I'm not pleased with the photography I did today. I could blame it on the light — I went about ninety minutes too early because I didn't really know where I was going and didn't want to get caught in some random park on some random island with random ruins that I didn't know my way around and potentially get lost in the dark — and I could blame it on the fact that there is a huge fence about five yards away from the façade — that I thought about hopping but decided that I've not been vaccinated against enough things to risk it — but the fact of the matter is that I'm out of practice and getting used to new equipment (finally switching to digital from film). And I made rookie mistakes too, like misjudging the light and using a polarizing filter when I shouldn't have, and was lazy about bringing a tripod, when this kind of work clearly calls for it. But part of what I wanted to do today was to start getting myself back into the habit of grabbing my camera and going out with it. I wasn't shooting for great today. And anyway, the apartment where I'll be living in Philly is down the street from another very unusual ruin, so I'll have lots of chance to practice.
Roosevelt Island is really different from Manhattan, even though it is technically a part of it. It's quieter and feels like a small town in the way that people are comfortable in just striking up a conversation with a stranger. I met a woman named Olga, who moved to Roosevelt Island four years ago and who was out walking her dog. It was her first time in four years on the Island visiting the ruins at its southern tip. She just came over and, after checking that this ruin did used to be the hospital, that her memory of the space was correct, told me about her history with the place:
"My sister and I used to come visit my aunt here. She wasnt okay in her head. Well, she was, really. Just that — I dont know if you believe in this but — the spirits got to her. We used to take a boat from — my mother used to live, still lives in — the Lower East Side."z "What do you remember it being like?" I asked her.
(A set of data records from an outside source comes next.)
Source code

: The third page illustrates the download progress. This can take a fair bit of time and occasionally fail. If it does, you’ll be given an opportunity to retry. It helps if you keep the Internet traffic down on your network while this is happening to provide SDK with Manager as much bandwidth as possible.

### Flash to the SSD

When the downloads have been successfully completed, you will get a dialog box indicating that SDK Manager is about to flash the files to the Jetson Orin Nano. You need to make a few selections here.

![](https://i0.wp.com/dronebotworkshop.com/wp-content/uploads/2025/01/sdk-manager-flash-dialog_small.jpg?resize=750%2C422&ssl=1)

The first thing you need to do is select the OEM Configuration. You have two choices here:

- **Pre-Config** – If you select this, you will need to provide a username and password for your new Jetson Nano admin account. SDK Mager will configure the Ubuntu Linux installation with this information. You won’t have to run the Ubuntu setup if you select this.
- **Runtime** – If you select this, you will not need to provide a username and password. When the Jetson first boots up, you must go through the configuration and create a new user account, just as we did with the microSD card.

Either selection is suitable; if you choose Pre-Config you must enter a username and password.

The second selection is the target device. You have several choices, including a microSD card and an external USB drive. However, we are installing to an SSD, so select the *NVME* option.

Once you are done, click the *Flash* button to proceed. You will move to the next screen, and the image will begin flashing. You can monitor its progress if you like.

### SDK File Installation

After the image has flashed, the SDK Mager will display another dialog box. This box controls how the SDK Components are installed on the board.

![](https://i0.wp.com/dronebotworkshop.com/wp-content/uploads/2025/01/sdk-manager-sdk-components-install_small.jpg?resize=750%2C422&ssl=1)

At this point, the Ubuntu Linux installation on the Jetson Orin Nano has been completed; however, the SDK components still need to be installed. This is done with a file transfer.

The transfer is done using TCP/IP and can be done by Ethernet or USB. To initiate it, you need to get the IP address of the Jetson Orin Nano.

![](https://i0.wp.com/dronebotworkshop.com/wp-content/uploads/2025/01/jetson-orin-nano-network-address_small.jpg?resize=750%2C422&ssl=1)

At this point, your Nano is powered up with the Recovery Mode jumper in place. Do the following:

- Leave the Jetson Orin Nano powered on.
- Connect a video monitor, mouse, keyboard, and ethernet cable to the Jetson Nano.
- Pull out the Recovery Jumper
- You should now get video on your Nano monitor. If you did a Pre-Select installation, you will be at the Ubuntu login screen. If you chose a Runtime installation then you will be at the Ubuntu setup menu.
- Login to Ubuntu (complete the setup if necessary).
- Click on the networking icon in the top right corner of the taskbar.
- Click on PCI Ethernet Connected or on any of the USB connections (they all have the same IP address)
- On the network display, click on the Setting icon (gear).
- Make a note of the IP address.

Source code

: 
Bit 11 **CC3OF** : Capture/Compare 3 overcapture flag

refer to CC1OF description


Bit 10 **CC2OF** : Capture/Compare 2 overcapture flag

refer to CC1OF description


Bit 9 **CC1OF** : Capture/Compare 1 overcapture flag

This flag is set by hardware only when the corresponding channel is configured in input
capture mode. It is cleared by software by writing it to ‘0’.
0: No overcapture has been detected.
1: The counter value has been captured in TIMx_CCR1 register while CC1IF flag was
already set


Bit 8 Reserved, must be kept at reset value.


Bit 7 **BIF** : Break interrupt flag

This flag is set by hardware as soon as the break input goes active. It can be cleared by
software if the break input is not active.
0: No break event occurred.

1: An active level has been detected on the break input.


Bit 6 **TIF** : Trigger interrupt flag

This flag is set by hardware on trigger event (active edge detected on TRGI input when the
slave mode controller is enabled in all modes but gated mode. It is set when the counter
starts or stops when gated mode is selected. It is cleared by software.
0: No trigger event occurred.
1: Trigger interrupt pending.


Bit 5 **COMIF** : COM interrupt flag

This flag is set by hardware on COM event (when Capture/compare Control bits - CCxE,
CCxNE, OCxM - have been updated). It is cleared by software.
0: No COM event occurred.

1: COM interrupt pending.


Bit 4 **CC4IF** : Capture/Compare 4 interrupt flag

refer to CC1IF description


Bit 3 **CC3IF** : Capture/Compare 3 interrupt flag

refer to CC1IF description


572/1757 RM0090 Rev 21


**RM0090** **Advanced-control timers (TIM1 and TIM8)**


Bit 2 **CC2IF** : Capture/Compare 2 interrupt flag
"I was afraid," she said. "My aunt always used to say, 'You look so pretty today.' And then the other people would say, 'Come here.'"
She squinted up her eyes and beckoned with her hand, in memory and imitation.
"And I was always afraid. There were a lot of doctors in white watching. My elder sister, she used to come all the time and bring my aunt apples. She wasn't afraid. My aunt, she died three years ago. Rest in peace, wherever she is. She took her last breath with us. We took care of her, three sisters. She didn't want us, but we took care of her in the end. I guess life's like that."